Thème : Le congrès à l'épreuve du langage
FAIRE CONGRES, OU L’EPREUVE DU LANGAGE
Un congrès n’est jamais une simple réunion. C’est un moment où une langue se met à l’épreuve d’elle-même, où elle se redéfinit en affrontant les turbulences du temps. Mitterrand, dont l’art du verbe façonnait les rituels du socialisme, disait que le congrès était pour les socialistes ce que Pâques est pour les chrétiens : un moment de fondation et de refondation. Une résurrection possible, mais jamais assurée.
- Faire congrès, c’est donc, d’abord, faire vivre une langue. Or, qu’est-ce qu’une langue vivante, sinon une langue parlée ? Non pas récitée, non pas figée dans les pesanteurs d’un lexique incantatoire, mais une langue qui se pratique, qui se déploie dans l’espace public. Une langue qui dit le travail, la solidarité, l’union ; qui parle des travailleurs et de l’immigration comme chance ; qui ne cède rien à l’imaginaire rétréci de la droite et de l’extrême droite. Faire vivre une langue, c’est refuser la contamination du vocabulaire de l’adversaire, c’est arracher le sens aux forces qui cherchent à le confisquer.
- Mais une langue n’existe que si elle est entendue. Il ne suffit pas de parler, encore faut-il être compris. Et c’est bien là l’épreuve du socialisme contemporain : il s’est fait langue morte. Non pas morte d’avoir été trop dite, mais morte d’être devenue inaudible. Il fut un temps où l’on parlait socialiste dans les bassins miniers, sur les docks, dans les quartiers populaires, dans la fonction publique.

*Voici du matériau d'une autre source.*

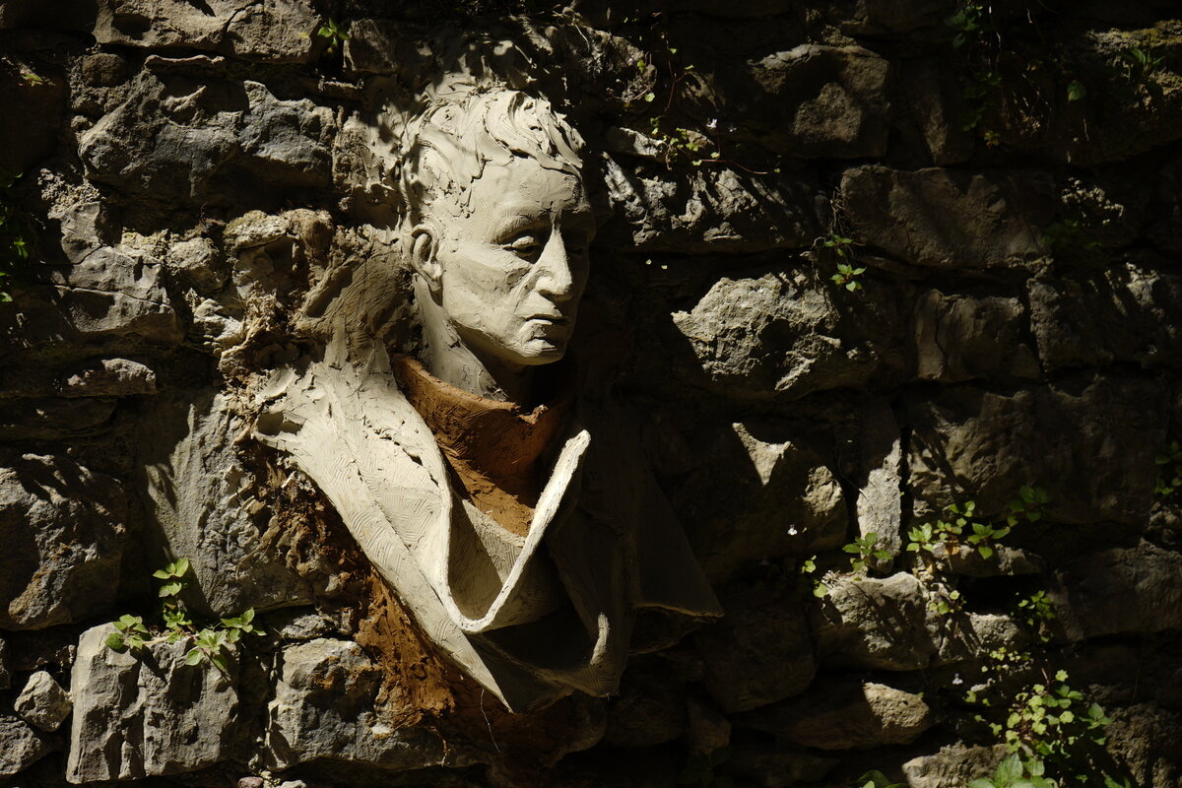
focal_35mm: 60
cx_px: 591
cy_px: 394
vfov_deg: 22.6
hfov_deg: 33.4
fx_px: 1970
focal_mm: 60
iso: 80
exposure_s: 1/400
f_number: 5.6
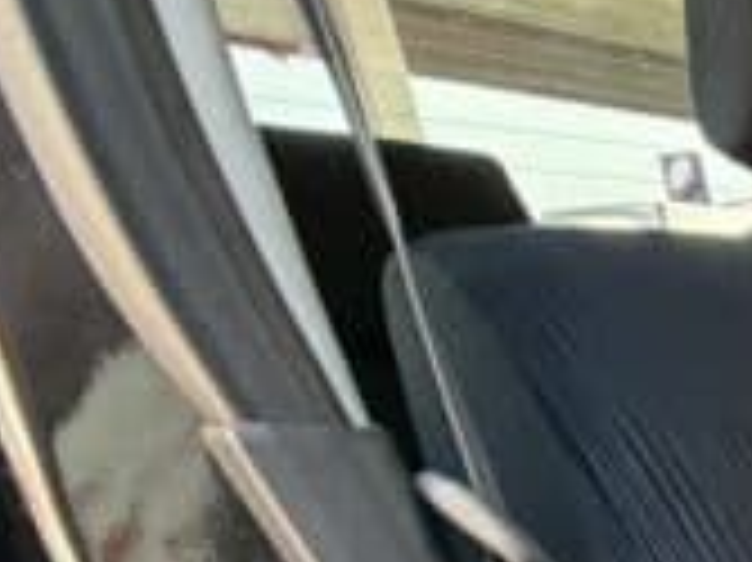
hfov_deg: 15.7
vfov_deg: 17.9
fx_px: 1454
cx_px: 1765
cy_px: 989
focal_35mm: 67
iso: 250
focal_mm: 2.22
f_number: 2.2
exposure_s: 1/121
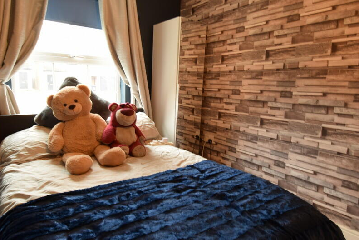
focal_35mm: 22
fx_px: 223
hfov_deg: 77.5
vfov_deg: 56.6
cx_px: 162
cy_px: 118
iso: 100
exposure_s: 2
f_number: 9
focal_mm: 11.5
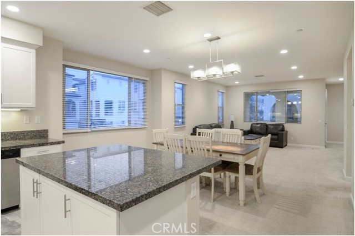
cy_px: 118
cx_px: 178
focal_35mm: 20
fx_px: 192
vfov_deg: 63.1
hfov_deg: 85.5
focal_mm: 13
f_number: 3.2
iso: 100
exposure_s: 1/3
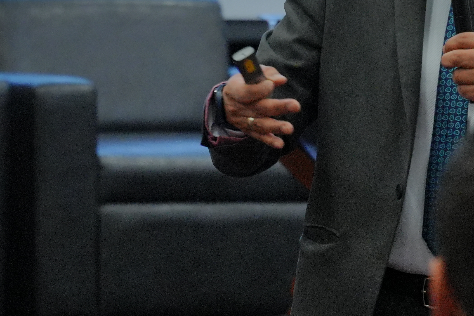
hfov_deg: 6.6
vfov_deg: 4.4
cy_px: 44
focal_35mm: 310
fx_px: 4081
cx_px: 370
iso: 1000
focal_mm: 70
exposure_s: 1/80
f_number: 2.8
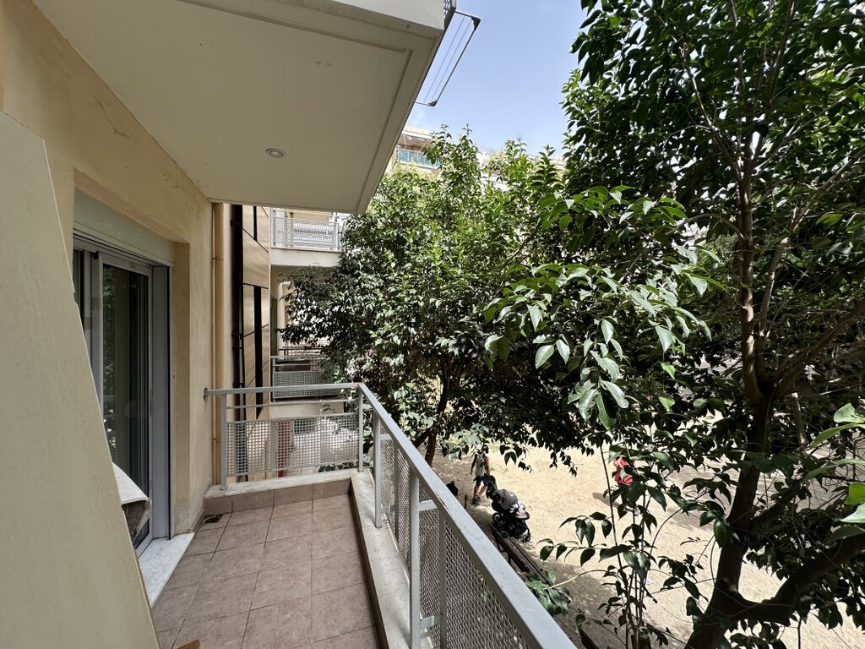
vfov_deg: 85.7
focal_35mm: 14
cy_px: 324
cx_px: 432
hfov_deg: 102.1
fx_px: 350
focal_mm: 2.22
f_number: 2.2
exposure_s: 1/374
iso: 40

Ce temps n’est pas seulement révolu, il s’est fragmenté. Dès lors, faire vivre la langue socialiste, c’est l’alphabétiser à nouveau. C’est lui redonner ses locuteurs perdus.
- Or, alphabétiser suppose une politique. Une stratégie pour retrouver celles et ceux qui se sont éloignés – non pas par trahison, mais par lassitude, par désillusion, par défiance. L’héritage des années Hollande a creusé cette distance, et il faut désormais la combler. Non par de simples discours, mais par un langage qui retrouve la force de l’action. Comme cela a été le cas au moment de l’élaboration de la NUPES ou du NFP.
- Car la langue du socialisme est une langue de rupture. Mais encore faut-il savoir avec quoi rompre. Il ne peut être question d’ambiguïté. Rompre, c’est d’abord s’arracher à la confusion qui nous a fait perdre notre place naturelle dans le débat public. C’est refuser toute compromission avec un gouvernement qui n’a cessé d’abîmer l’idée même de justice sociale et de briser les espoirs de transformation. C’est assumer pleinement notre rôle de cœur battant de l’opposition, car c’est ainsi – et seulement ainsi – que nous redeviendrons le cœur battant de la gauche. Retrouver notre langage, c’est retrouver notre centralité dans le combat politique, c’est réaffirmer que le socialisme n’est pas un entre-deux, mais une force motrice, une boussole, une dynamique de rupture et de refondation. En ce sens nous ne sommes pas des sociaux-démocrates. Nous n’acceptons pas l’ordre établi. Nous sommes là pour transformer la société pas juste pour la réformer gentiment.
- Et cette rupture n’a de sens que si elle débouche sur une langue commune. Il ne s’agit pas seulement de ressusciter la langue d’un parti, mais de retrouver une langue partagée, capable de rassembler toute la gauche et, au-delà, de parler à la société tout entière. Une langue qui répare, qui réconcilie, qui rend possible une autre manière d’habiter le monde. Une langue politique, au sens plein du terme : celle qui permet à une communauté de se reconnaître et de se projeter ensemble vers l’avenir.
Ainsi, faire congrès, c’est bien sur s’accorder sur un programme mais c est surtout refaire le pacte du langage. Dire ensemble, pour pouvoir agir ensemble. Car c’est bien cela, au fond, la politique : une manière de parler qui donne prise sur le réel.